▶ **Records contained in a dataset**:
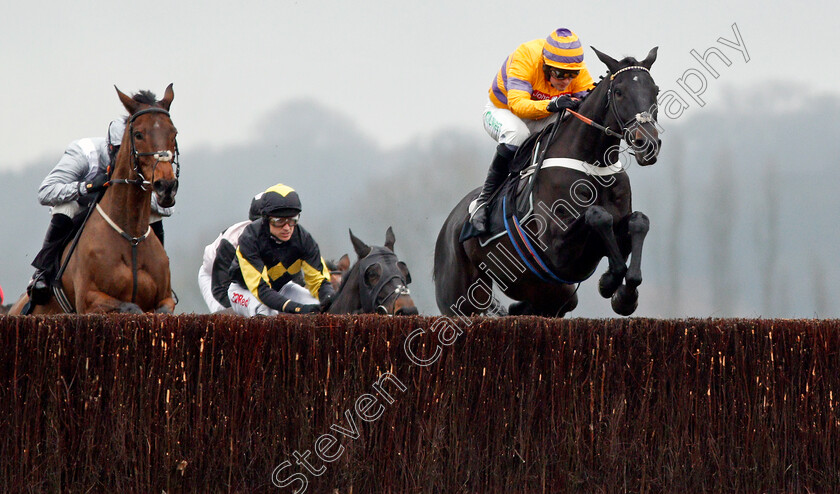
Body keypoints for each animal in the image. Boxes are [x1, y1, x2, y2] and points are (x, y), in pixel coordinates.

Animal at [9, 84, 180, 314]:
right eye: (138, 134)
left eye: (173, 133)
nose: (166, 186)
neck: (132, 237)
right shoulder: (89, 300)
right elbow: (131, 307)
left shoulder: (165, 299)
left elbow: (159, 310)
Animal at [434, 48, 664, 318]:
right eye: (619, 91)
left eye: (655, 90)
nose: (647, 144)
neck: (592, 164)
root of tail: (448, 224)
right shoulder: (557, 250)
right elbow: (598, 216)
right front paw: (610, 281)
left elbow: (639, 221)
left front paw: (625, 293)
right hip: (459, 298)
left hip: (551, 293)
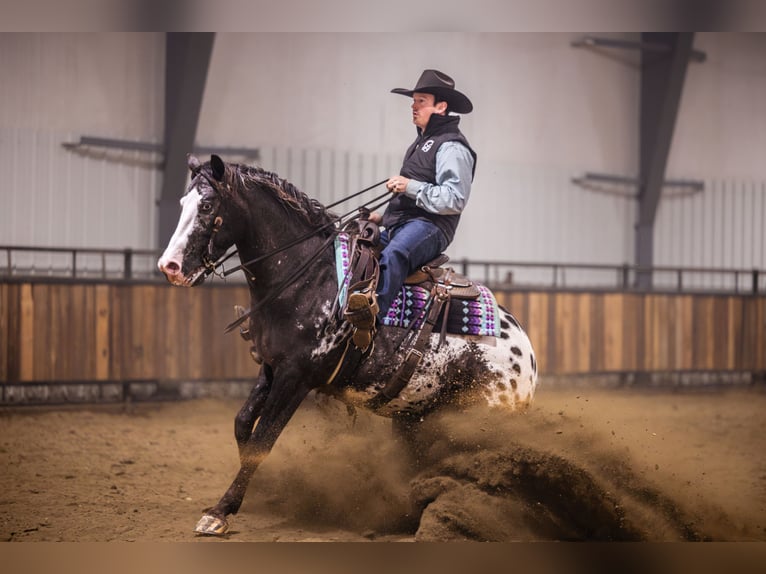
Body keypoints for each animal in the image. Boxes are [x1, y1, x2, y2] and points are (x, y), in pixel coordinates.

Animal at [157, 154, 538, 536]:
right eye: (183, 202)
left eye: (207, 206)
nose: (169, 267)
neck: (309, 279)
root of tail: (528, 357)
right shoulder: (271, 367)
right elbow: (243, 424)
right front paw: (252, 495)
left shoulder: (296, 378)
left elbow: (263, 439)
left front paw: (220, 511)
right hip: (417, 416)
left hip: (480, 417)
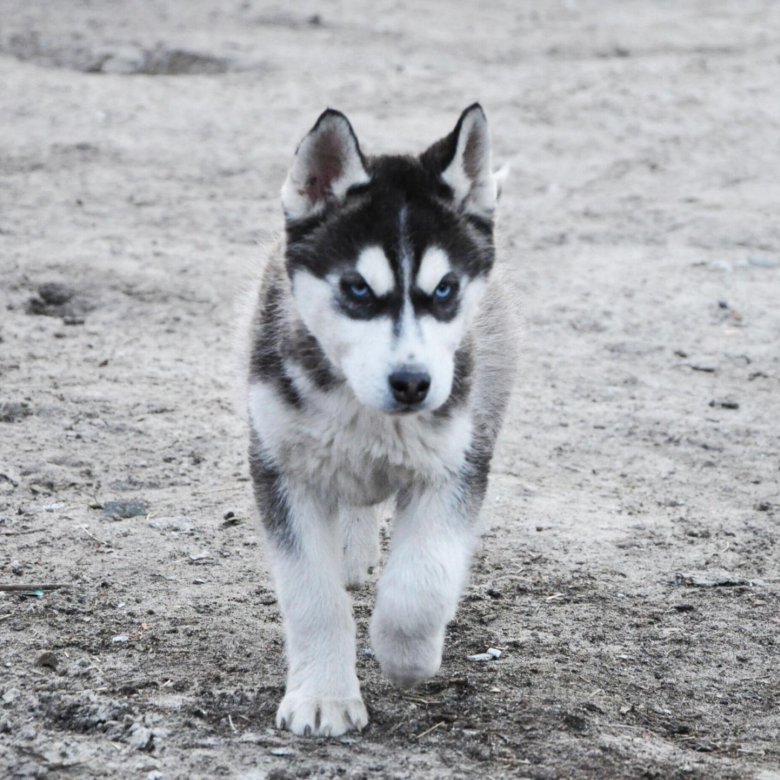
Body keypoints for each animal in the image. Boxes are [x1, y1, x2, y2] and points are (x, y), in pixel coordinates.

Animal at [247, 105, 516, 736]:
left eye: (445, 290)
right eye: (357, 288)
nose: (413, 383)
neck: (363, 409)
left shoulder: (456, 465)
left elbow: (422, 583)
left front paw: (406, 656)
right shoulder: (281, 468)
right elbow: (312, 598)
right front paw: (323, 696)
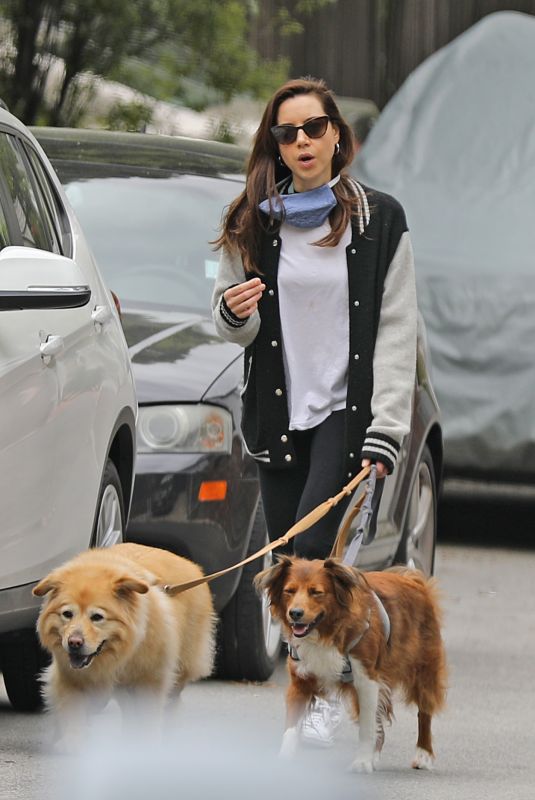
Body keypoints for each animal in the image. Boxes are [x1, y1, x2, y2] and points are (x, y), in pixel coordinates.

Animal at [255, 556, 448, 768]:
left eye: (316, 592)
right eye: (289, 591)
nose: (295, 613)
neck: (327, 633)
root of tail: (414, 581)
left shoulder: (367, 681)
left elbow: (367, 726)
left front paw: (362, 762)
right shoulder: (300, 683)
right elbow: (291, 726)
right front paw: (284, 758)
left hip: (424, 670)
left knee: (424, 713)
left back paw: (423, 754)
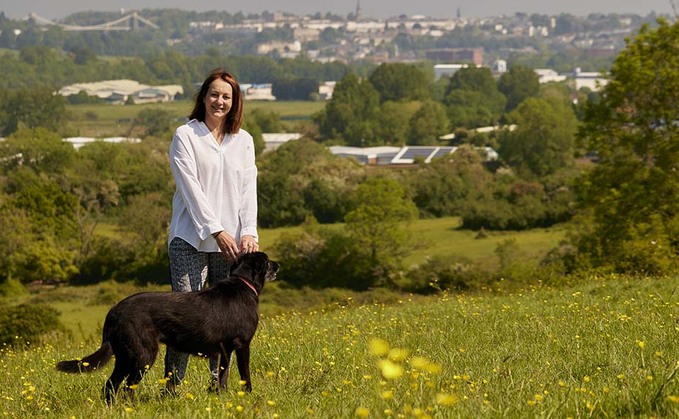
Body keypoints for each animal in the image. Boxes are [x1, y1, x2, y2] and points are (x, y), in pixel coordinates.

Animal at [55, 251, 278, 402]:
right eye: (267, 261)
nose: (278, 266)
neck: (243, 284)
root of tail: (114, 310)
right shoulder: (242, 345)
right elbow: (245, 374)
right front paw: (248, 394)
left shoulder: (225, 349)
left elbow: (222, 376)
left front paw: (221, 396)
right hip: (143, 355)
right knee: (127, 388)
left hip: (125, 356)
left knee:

▶ **Exercise details**:
All lines above with the word "elbow" need to be reported.

▶ **Task response**:
right elbow: (131, 307)
left elbow: (159, 310)
right elbow: (598, 216)
left elbow: (639, 221)
right elbow: (243, 424)
left elbow: (263, 439)
left elbow: (422, 583)
right elbow: (312, 598)
left elbow: (367, 726)
right elbow: (291, 726)
right elbow: (245, 374)
left elbow: (222, 376)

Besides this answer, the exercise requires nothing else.